Glori20 More than 1 year ago
A very informative novel giving one insight to the plight of the Muslim women through a professional perspective....in medicine. Unlike other novels where Muslim women were the main characters, Ahmed, writes in the first person and shares her thoughts as well as the biases that exist between Muslims from different countries and classes. Definitely an education when reading.

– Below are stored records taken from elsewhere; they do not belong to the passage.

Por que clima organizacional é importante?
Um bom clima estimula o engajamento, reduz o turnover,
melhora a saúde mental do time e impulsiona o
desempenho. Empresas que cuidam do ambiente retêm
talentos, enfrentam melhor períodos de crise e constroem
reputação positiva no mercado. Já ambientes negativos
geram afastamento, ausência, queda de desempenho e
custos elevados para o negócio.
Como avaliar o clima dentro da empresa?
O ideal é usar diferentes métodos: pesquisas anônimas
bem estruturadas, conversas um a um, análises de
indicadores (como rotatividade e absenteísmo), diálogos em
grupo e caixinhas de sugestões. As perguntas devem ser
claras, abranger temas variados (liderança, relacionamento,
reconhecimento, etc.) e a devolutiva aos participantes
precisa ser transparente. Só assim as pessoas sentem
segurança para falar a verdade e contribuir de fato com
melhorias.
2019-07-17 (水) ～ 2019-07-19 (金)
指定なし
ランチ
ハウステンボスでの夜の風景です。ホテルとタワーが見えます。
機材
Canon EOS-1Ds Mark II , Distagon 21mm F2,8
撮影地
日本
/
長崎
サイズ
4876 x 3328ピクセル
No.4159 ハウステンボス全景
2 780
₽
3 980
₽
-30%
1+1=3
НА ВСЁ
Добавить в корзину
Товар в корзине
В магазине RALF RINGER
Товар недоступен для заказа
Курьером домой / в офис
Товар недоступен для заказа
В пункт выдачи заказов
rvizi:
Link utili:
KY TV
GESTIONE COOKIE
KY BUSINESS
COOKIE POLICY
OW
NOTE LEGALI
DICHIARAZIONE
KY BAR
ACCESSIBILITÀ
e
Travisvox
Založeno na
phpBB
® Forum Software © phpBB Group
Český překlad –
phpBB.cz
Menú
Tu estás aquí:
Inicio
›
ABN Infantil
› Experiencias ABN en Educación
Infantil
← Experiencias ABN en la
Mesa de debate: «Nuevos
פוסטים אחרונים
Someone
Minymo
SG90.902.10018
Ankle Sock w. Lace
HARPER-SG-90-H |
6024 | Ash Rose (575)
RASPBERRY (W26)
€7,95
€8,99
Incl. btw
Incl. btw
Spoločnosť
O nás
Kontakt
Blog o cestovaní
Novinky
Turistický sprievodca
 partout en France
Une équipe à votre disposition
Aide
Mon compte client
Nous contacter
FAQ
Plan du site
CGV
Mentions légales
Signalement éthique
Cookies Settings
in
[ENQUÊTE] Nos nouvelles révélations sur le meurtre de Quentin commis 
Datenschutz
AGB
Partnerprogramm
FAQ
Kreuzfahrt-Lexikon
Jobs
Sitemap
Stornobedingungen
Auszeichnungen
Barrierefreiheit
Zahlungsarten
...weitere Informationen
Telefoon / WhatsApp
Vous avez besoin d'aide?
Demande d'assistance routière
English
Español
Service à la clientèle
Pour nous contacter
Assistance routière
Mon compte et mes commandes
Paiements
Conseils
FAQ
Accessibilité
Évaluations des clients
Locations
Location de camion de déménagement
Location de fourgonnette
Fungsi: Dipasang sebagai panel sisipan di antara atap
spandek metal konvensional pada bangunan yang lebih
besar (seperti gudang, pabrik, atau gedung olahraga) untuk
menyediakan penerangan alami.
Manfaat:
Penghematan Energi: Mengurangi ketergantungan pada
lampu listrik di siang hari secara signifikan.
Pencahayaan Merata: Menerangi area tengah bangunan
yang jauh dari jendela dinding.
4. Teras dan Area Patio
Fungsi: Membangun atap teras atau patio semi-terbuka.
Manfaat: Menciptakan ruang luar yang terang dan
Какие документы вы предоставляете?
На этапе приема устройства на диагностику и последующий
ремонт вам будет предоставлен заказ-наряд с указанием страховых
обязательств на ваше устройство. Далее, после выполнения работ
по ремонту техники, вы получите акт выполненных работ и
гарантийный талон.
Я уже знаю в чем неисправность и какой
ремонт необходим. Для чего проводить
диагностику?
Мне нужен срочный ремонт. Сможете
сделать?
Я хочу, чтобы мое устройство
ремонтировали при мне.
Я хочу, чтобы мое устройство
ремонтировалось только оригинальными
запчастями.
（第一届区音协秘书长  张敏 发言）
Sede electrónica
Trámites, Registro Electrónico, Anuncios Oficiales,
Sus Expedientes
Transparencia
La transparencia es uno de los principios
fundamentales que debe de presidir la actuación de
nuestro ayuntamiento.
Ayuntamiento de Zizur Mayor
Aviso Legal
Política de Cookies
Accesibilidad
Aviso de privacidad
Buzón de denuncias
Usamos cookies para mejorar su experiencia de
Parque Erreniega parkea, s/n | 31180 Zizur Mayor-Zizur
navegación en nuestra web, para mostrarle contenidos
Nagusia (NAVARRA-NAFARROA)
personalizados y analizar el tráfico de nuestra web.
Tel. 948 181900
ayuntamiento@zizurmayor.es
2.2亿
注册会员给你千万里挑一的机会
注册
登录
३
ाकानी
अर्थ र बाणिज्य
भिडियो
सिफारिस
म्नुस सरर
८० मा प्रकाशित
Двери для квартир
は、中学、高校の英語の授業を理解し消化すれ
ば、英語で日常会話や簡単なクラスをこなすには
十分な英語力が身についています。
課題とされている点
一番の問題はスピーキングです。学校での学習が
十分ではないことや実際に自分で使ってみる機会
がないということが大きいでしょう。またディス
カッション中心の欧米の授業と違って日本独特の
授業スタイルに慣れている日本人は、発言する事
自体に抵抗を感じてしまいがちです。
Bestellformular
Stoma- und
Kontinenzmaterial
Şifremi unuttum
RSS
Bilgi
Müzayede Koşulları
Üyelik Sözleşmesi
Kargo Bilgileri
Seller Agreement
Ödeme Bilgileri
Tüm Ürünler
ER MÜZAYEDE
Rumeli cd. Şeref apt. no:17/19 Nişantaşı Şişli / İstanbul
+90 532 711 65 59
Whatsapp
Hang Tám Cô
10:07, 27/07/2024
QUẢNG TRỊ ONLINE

Anonymous More than 1 year ago
Anonymous More than 1 year ago
Brave. Personal.
Anonymous More than 1 year ago
As an evagelical christian i never thought i would be able to befriend a muslum woman. As aa nurse midwife i have taken care of many women of different religious backgrounds. Becomming a gast griend with a Hassiidic jewess woman. Dr Qannta openn my eyes & understanding to women who love Almighty God. She brought insight to the life of a muslum woman & her love & worship of God. I highly recomennnd this book to any one who ewants to understanf thr Islamic woman. Thank you Dr Qanta for opening your life R Tryon RN
Anonymous More than 1 year ago
My big decison changed my life totally. Not the smartest thing I ever did. Came out just ok in the end. To all be careful.
Anonymous More than 1 year ago
Anonymous More than 1 year ago
I think this book was very fun toread and I learned a lot about the culture of people in the saudi kingdom. As a future female muslim neurosurgeon I feel the same sentiments and this book has allowd me a stronger grasp on my identity
Anonymous More than 1 year ago
Memoirs are tough to review, yet cautious editing would have made for a better read.